3. 4721 … … Medeni Kanunu’nun 706, 6098 … … Borçlar Kanunu’nun 237., 2644 … Tapu Kanunu’nun 26 ve Noterlik Kanunu’nun 60 ve 89 uncu maddeleri, 10.07.1940 tarihli ve 1939/2 Esas, 1940/77 Karar … Yargıtay İçtihatları Birleştirme Kararı.

3. Değerlendirme
1. Bölge Adliye Mahkemelerinin nihai kararlarının bozulması 6100 … Kanun’un 371 inci maddesinde yer alan sebeplerden birinin varlığı hâlinde mümkündür.
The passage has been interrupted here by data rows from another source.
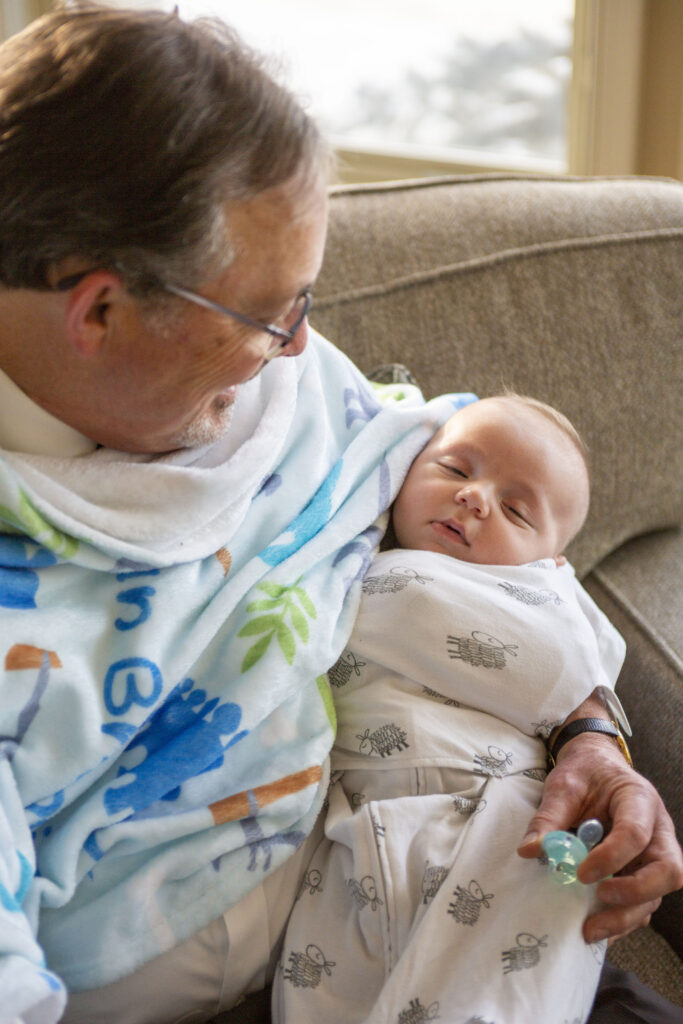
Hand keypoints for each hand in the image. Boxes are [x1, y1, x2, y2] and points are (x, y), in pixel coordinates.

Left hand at [517, 732, 682, 942]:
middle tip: (599, 898)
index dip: (611, 858)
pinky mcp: (643, 872)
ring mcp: (654, 854)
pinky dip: (621, 920)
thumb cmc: (584, 774)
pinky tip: (594, 928)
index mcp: (639, 800)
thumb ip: (548, 817)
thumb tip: (529, 851)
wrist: (596, 768)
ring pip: (657, 895)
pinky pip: (642, 903)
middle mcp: (657, 830)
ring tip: (590, 930)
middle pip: (667, 871)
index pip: (636, 833)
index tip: (580, 874)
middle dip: (635, 893)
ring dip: (626, 916)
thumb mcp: (563, 786)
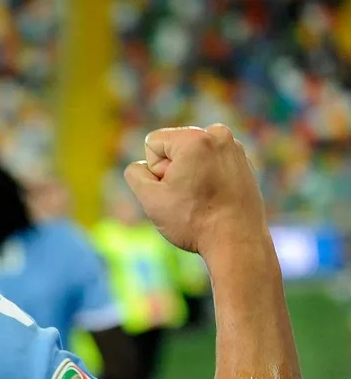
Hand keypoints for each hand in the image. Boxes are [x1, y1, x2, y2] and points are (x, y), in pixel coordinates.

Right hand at [124, 124, 267, 256]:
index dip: (155, 171)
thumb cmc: (194, 222)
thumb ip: (135, 173)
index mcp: (195, 138)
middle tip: (189, 197)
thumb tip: (145, 166)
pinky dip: (208, 177)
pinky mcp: (243, 161)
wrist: (238, 243)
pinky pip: (210, 162)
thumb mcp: (150, 199)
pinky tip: (216, 199)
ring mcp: (234, 147)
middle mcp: (218, 135)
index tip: (174, 190)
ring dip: (190, 174)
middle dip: (173, 170)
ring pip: (192, 154)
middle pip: (173, 147)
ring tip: (203, 198)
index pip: (152, 143)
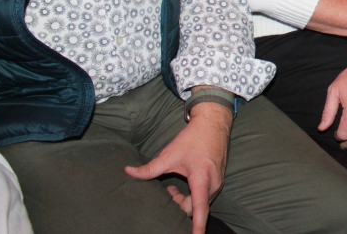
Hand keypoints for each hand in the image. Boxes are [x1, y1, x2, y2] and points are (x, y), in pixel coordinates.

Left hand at [124, 97, 232, 233]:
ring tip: (172, 187)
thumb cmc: (194, 138)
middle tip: (167, 192)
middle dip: (179, 206)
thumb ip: (149, 168)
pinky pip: (204, 196)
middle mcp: (213, 185)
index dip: (198, 227)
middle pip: (195, 208)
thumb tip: (128, 172)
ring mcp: (218, 182)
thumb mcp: (170, 154)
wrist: (214, 123)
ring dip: (185, 200)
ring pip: (199, 203)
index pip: (200, 210)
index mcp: (202, 180)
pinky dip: (192, 195)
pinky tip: (184, 182)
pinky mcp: (218, 180)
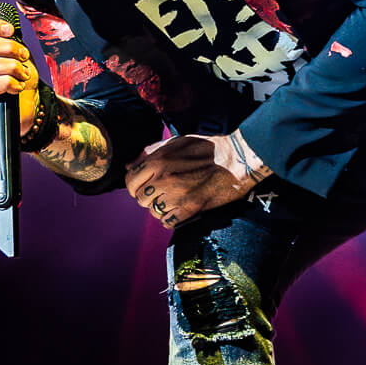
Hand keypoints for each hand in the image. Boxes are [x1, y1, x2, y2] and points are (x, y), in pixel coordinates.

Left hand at [125, 132, 268, 228]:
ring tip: (175, 199)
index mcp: (158, 161)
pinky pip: (168, 222)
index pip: (130, 181)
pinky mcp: (190, 209)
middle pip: (140, 199)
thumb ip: (150, 153)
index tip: (144, 186)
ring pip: (153, 212)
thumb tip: (129, 165)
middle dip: (149, 197)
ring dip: (161, 208)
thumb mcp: (176, 142)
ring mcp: (176, 195)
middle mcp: (163, 179)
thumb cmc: (207, 148)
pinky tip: (181, 209)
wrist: (236, 159)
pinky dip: (172, 218)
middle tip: (163, 192)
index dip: (135, 185)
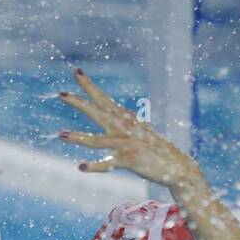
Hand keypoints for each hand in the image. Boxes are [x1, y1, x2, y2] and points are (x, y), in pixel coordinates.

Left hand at [57, 68, 200, 187]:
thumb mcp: (138, 132)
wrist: (178, 167)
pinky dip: (95, 166)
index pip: (104, 99)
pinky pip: (108, 164)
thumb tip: (111, 111)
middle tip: (61, 94)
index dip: (89, 86)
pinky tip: (81, 167)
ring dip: (78, 137)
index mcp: (126, 119)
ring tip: (61, 134)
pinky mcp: (130, 160)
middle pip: (98, 112)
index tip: (76, 72)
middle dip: (79, 103)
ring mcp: (127, 144)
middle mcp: (125, 128)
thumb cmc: (156, 150)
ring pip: (97, 140)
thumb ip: (122, 122)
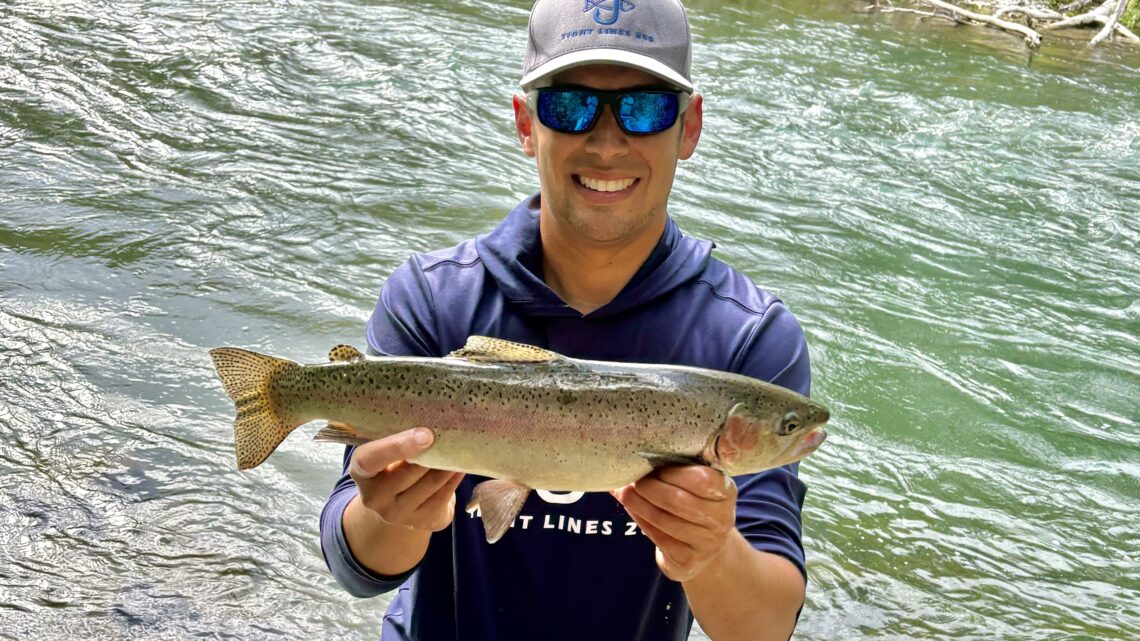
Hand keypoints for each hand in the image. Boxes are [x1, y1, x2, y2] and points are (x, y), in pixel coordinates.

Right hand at [348, 427, 464, 532]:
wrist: (397, 503)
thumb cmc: (392, 465)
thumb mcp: (386, 451)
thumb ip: (397, 437)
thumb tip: (430, 416)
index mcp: (361, 473)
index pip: (369, 459)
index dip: (396, 446)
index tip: (426, 435)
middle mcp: (374, 498)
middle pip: (408, 472)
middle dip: (433, 453)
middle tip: (453, 433)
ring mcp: (397, 514)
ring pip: (429, 484)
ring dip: (448, 465)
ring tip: (460, 448)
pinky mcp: (420, 522)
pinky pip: (442, 497)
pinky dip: (454, 479)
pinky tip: (460, 467)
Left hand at [612, 465, 736, 582]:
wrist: (705, 549)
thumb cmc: (695, 505)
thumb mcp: (697, 485)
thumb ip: (677, 470)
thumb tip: (635, 456)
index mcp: (726, 491)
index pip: (701, 479)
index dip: (672, 472)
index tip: (652, 466)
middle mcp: (721, 518)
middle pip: (677, 500)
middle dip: (648, 488)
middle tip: (632, 480)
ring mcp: (707, 542)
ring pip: (664, 519)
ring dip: (638, 504)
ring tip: (623, 492)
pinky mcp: (688, 559)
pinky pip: (658, 536)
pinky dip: (640, 520)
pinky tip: (631, 509)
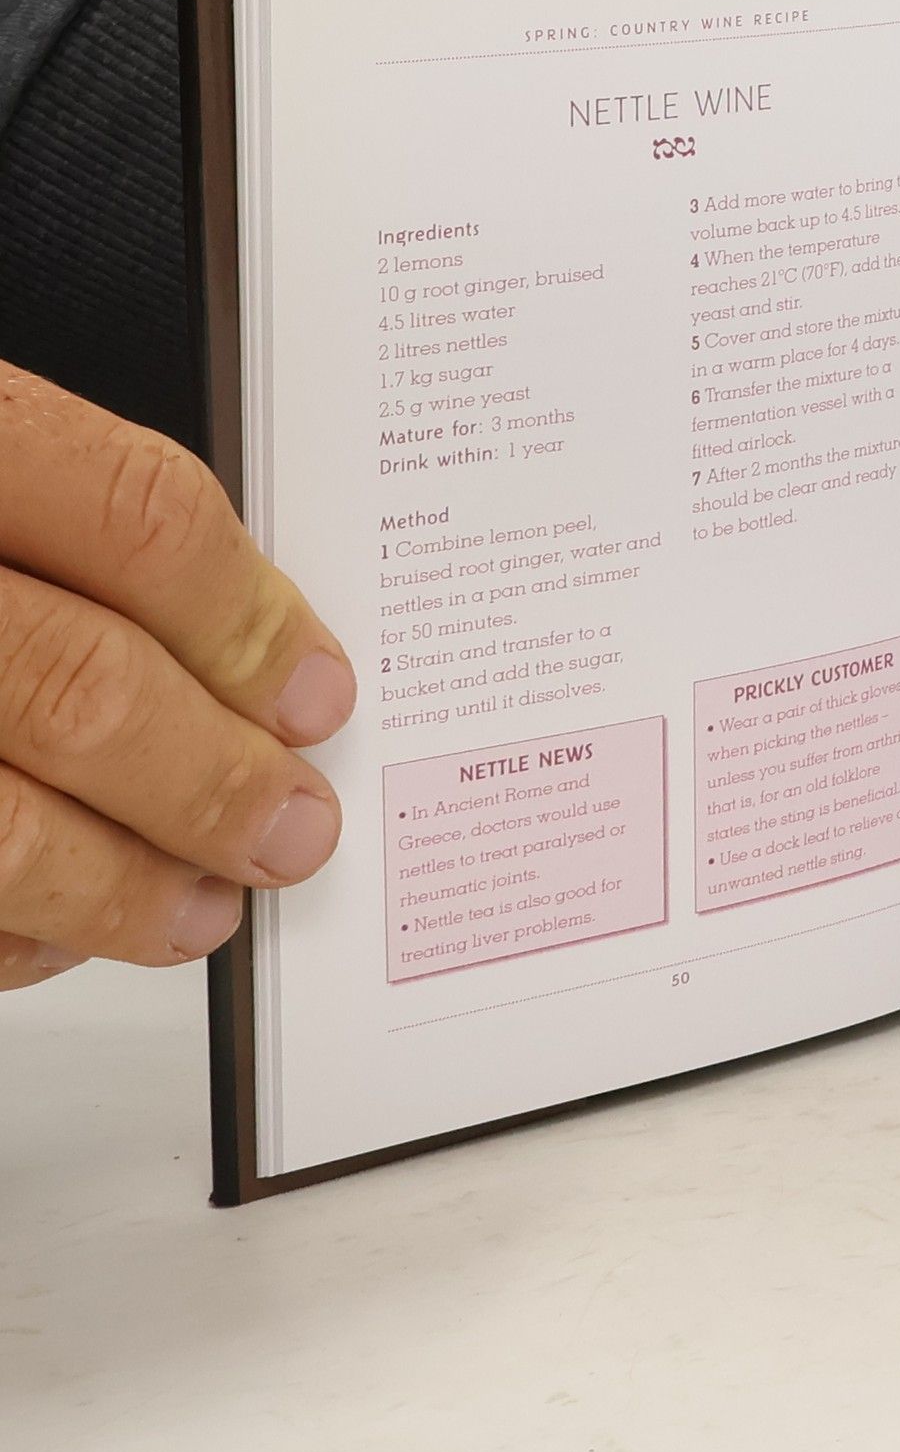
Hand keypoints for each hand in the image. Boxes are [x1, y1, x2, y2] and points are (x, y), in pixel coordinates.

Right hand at [0, 366, 354, 990]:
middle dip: (212, 781)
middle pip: (75, 687)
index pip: (134, 515)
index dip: (250, 618)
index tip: (316, 691)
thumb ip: (54, 525)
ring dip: (118, 886)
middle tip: (293, 830)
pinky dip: (0, 936)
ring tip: (201, 906)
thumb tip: (240, 643)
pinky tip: (53, 929)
2. Temyizen incelenen karar, tarafların karşılıklı iddia ve savunmalarına, dayandıkları belgelere, uyuşmazlığa uygulanması gereken hukuk kuralları ile hukuki ilişkinin nitelendirilmesine, dava şartlarına, yargılama ve ispat kuralları ile kararda belirtilen gerekçelere göre usul ve kanuna uygun olup davalı-birleştirilen dava davacı vekilince temyiz dilekçesinde ileri sürülen nedenler kararın bozulmasını gerektirecek nitelikte görülmemiştir.

VI. KARAR
Açıklanan sebeplerle;
Temyiz olunan Bölge Adliye Mahkemesi kararının 6100 … Kanun’un 370 inci maddesinin birinci fıkrası uyarınca ONANMASINA,

Aşağıda yazılı temyiz giderinin temyiz edene yükletilmesine,

Dosyanın kararı veren İlk Derece Mahkemesine, kararın bir örneğinin Bölge Adliye Mahkemesine gönderilmesine,

03.10.2023 tarihinde kesin olmak üzere oy birliğiyle karar verildi.